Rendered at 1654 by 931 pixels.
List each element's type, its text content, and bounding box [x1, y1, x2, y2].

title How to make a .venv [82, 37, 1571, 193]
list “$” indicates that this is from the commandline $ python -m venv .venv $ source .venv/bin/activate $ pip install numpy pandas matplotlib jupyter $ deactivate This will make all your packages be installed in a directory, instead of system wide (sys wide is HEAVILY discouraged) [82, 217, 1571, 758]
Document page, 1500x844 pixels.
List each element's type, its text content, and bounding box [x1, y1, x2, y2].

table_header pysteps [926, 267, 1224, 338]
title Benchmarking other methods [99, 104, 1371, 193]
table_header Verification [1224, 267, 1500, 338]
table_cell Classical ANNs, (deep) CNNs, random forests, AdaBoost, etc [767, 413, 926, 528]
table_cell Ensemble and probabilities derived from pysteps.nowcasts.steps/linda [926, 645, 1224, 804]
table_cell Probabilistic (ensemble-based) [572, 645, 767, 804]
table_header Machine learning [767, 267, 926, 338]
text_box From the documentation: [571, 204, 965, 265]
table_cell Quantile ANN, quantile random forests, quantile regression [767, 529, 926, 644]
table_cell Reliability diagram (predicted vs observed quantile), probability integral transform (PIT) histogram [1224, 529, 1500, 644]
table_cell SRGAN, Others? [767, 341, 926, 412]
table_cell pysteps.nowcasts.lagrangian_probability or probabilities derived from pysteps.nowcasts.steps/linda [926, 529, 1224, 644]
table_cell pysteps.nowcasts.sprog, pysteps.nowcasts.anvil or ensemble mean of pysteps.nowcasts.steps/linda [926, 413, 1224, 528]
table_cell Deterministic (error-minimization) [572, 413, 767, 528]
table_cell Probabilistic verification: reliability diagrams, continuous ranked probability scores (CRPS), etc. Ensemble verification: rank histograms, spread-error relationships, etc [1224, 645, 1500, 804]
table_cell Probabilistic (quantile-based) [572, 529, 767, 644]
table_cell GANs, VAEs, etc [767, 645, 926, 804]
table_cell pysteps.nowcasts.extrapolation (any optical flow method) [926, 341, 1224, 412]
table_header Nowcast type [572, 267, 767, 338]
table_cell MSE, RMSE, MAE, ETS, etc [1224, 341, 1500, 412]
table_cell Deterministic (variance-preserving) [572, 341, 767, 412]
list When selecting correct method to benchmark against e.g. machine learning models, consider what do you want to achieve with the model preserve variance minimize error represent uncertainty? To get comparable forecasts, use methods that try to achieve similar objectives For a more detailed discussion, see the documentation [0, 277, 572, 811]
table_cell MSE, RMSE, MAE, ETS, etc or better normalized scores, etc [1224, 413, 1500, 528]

================

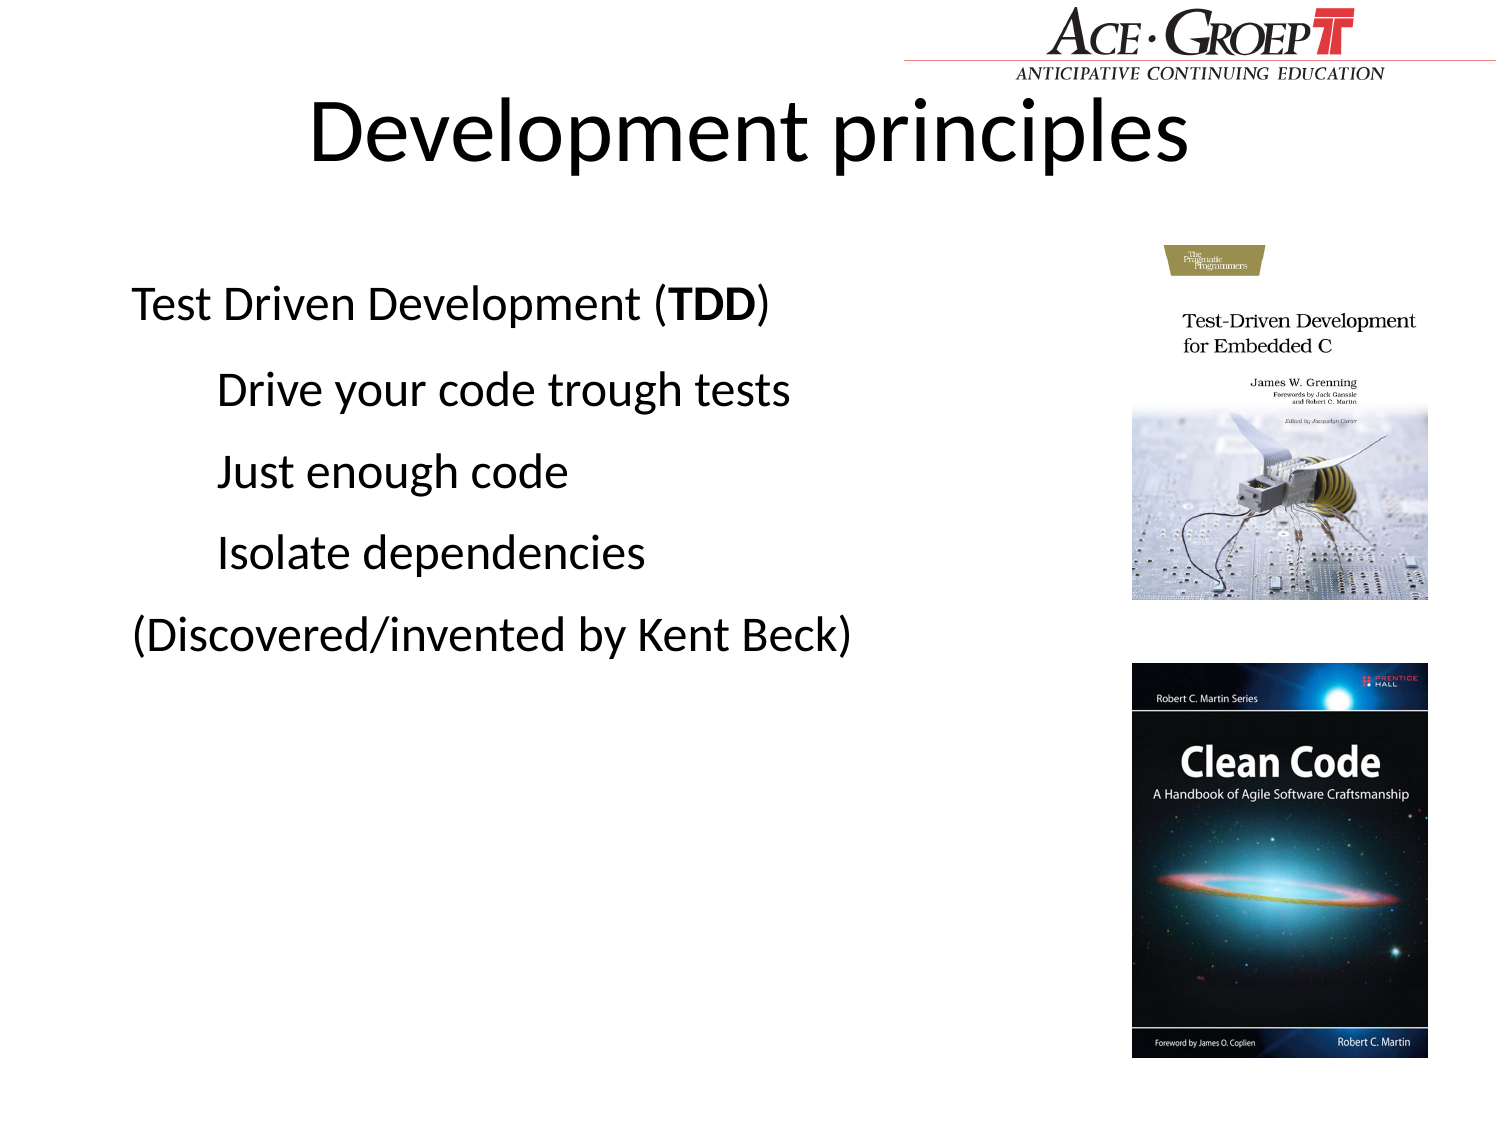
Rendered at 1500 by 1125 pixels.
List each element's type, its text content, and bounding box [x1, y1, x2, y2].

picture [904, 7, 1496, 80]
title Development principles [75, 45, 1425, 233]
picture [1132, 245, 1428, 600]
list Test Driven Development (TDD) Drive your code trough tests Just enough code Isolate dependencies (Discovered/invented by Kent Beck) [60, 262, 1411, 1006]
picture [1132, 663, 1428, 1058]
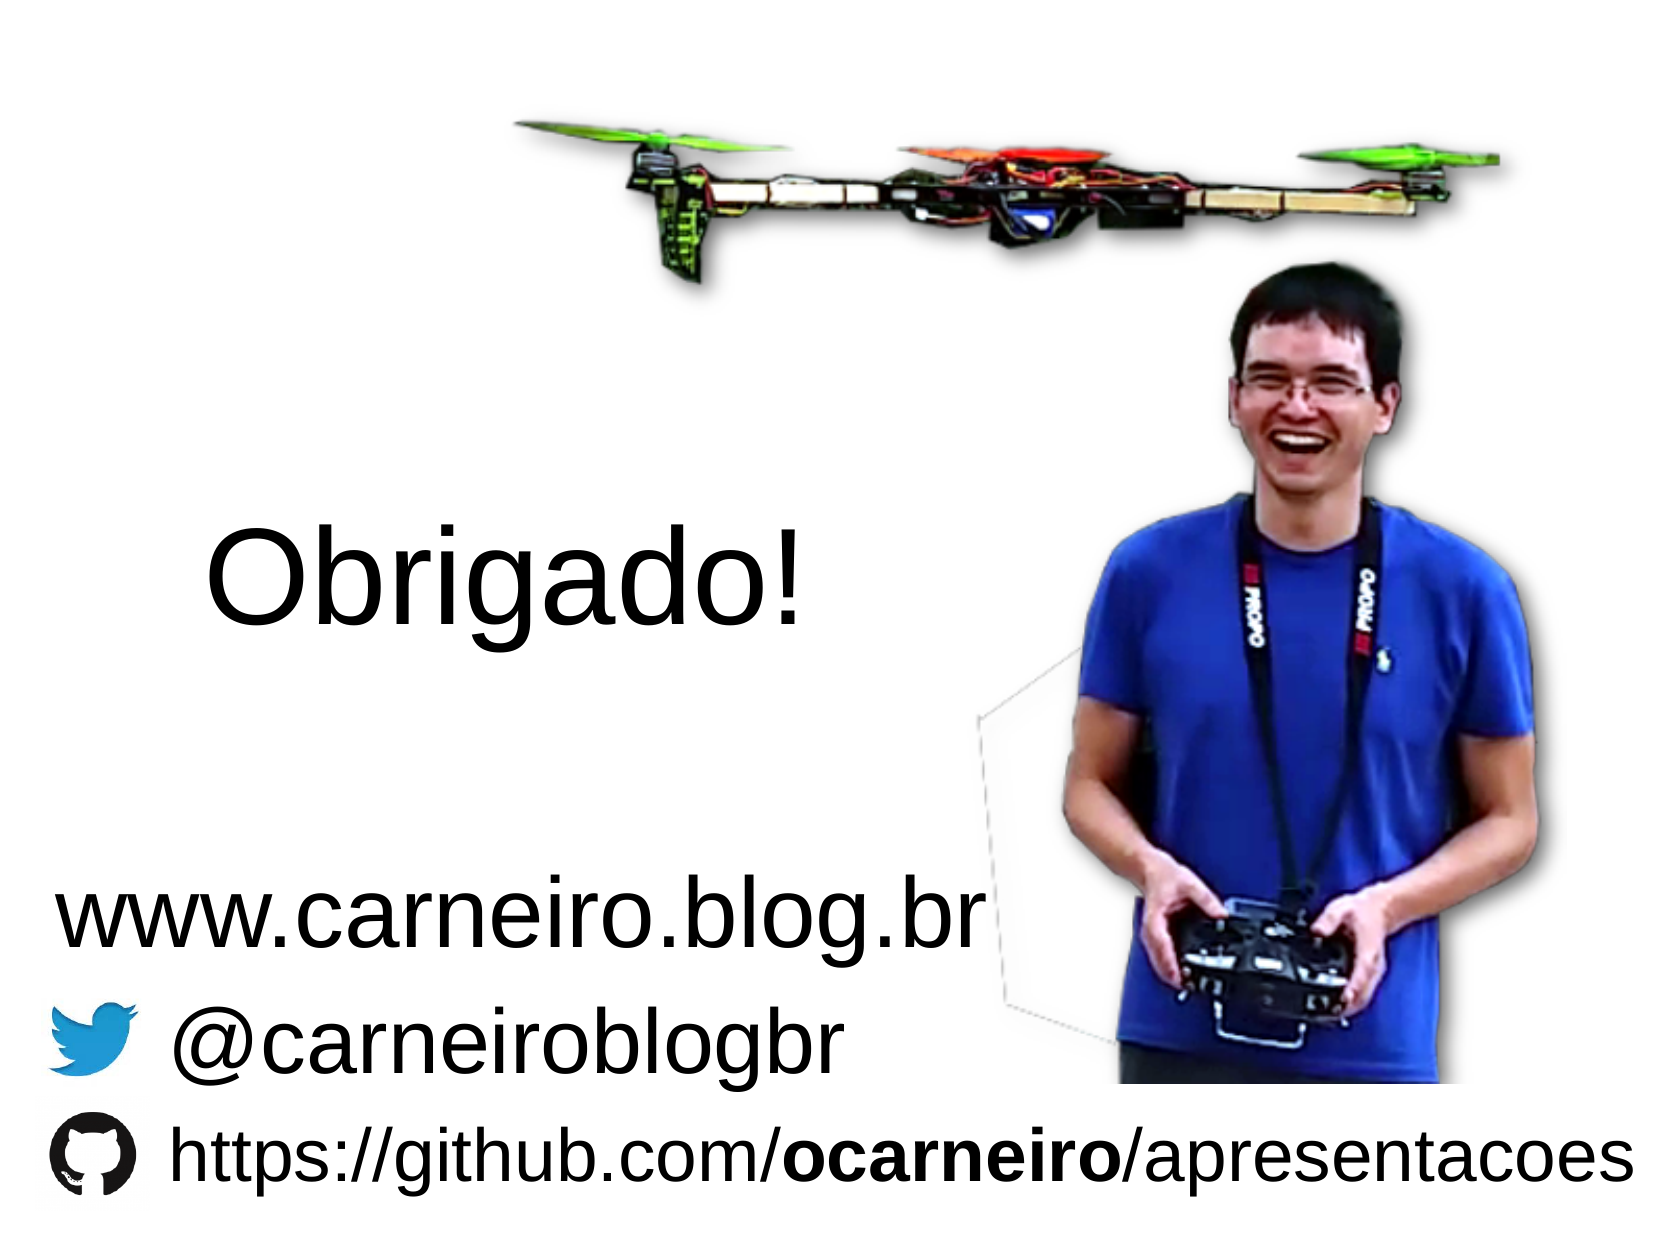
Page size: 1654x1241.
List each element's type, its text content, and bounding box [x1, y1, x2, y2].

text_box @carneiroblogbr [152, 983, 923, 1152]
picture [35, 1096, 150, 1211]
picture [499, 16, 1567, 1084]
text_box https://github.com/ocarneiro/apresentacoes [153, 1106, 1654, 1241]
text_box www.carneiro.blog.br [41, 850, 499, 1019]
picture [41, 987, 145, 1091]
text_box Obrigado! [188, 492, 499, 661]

================

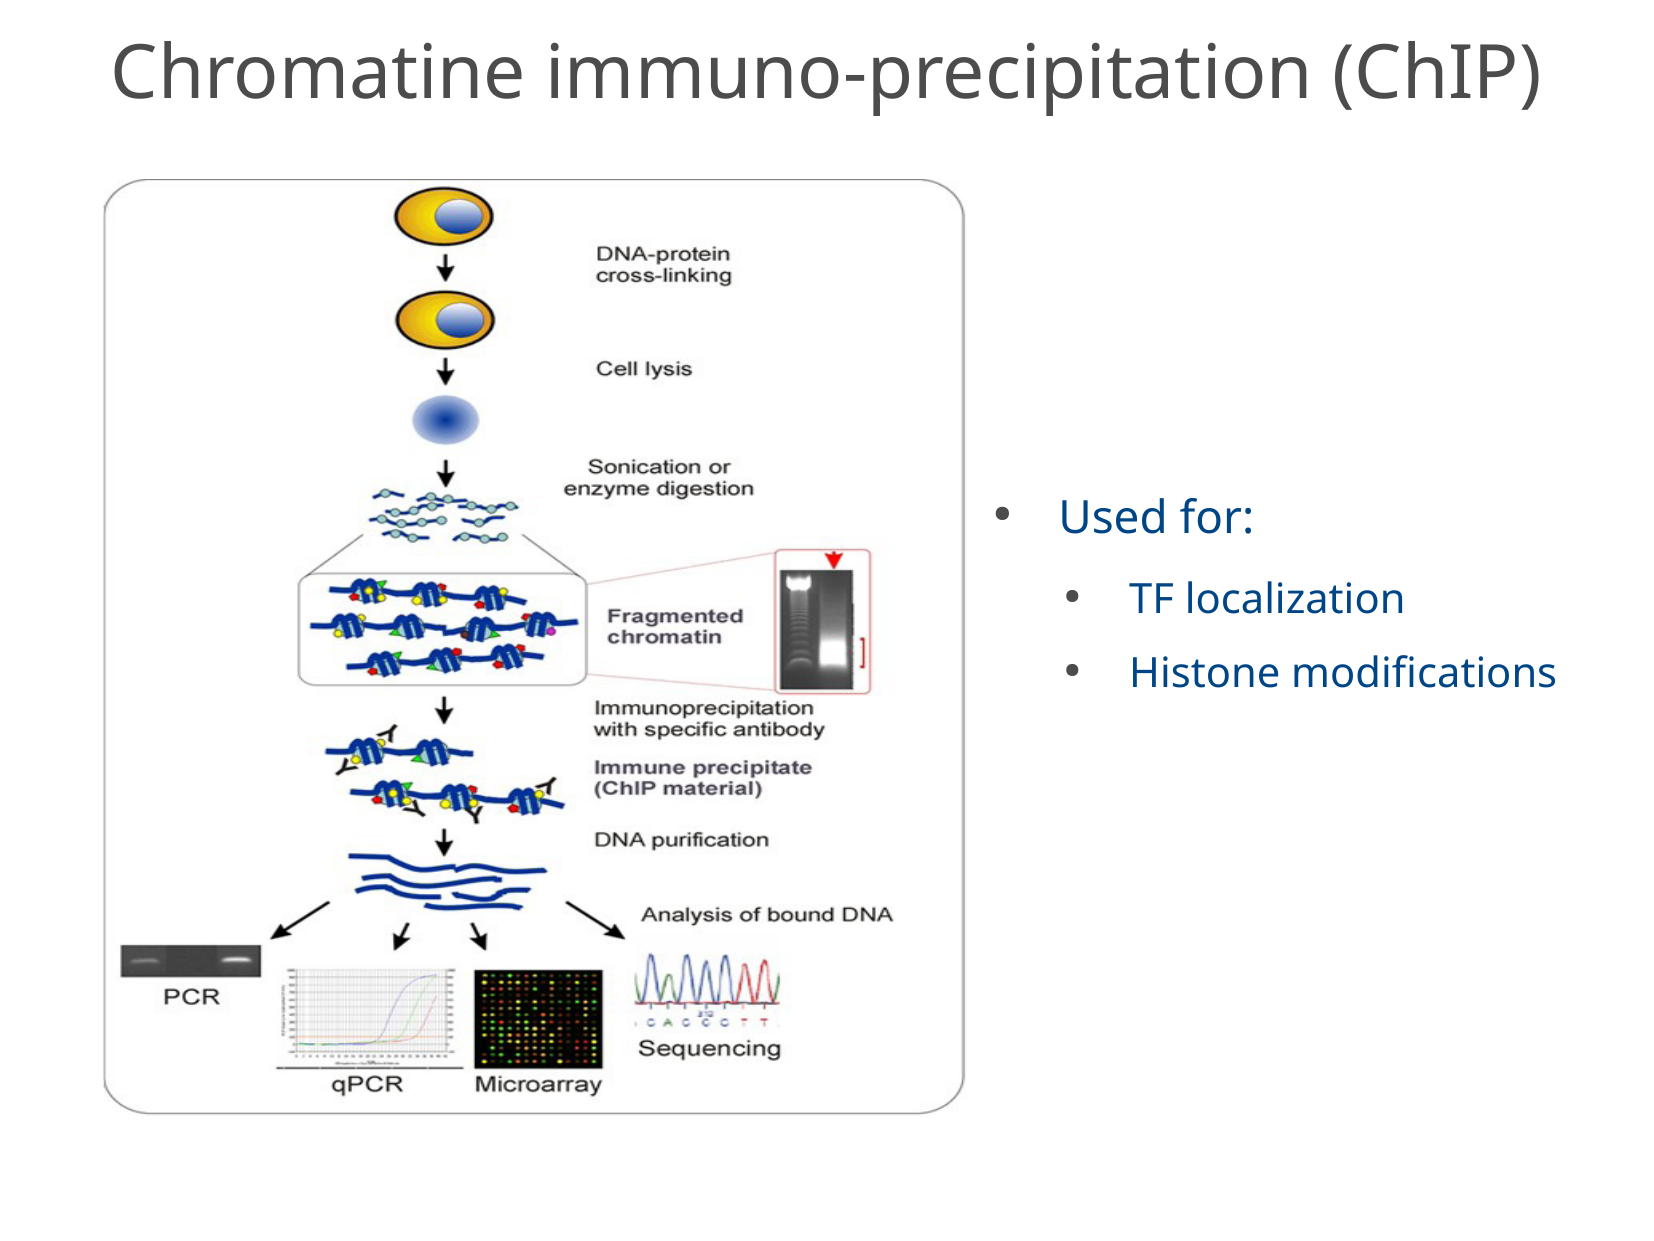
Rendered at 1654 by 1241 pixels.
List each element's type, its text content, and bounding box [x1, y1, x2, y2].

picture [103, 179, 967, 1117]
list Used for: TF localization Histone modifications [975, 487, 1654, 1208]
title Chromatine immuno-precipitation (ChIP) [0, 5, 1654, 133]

================

Exercise goal
Retype the lines of the items word for word, starting at the line containing "Document page, 1500x844 pixels." and ending at the line containing "table_cell SRGAN, Others?", with both of those lines included.

The answer
Document page, 1500x844 pixels.
List each element's type, its text content, and bounding box [x1, y1, x2, y2].

table_header pysteps [926, 267, 1224, 338]
title Benchmarking other methods [99, 104, 1371, 193]
table_header Verification [1224, 267, 1500, 338]
table_cell Classical ANNs, (deep) CNNs, random forests, AdaBoost, etc [767, 413, 926, 528]
table_cell Ensemble and probabilities derived from pysteps.nowcasts.steps/linda [926, 645, 1224, 804]
table_cell Probabilistic (ensemble-based) [572, 645, 767, 804]
table_header Machine learning [767, 267, 926, 338]
text_box From the documentation: [571, 204, 965, 265]
table_cell Quantile ANN, quantile random forests, quantile regression [767, 529, 926, 644]
table_cell Reliability diagram (predicted vs observed quantile), probability integral transform (PIT) histogram [1224, 529, 1500, 644]
table_cell SRGAN, Others? [767, 341, 926, 412]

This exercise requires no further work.